** AIM OF THE EXERCISE **
Write out every line of the records below word for word, keeping each line break where it falls.

** SUPPLIED INFORMATION **
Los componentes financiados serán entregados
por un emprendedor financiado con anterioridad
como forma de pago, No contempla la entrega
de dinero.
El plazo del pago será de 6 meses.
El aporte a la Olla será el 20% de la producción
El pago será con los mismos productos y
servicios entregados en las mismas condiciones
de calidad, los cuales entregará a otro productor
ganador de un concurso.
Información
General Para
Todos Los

** WRITTEN ANSWER **
Los componentes financiados serán entregados
por un emprendedor financiado con anterioridad
como forma de pago, No contempla la entrega
de dinero.
El plazo del pago será de 6 meses.
El aporte a la Olla será el 20% de la producción
El pago será con los mismos productos y
servicios entregados en las mismas condiciones
de calidad, los cuales entregará a otro productor
ganador de un concurso.
Información
General Para
Todos Los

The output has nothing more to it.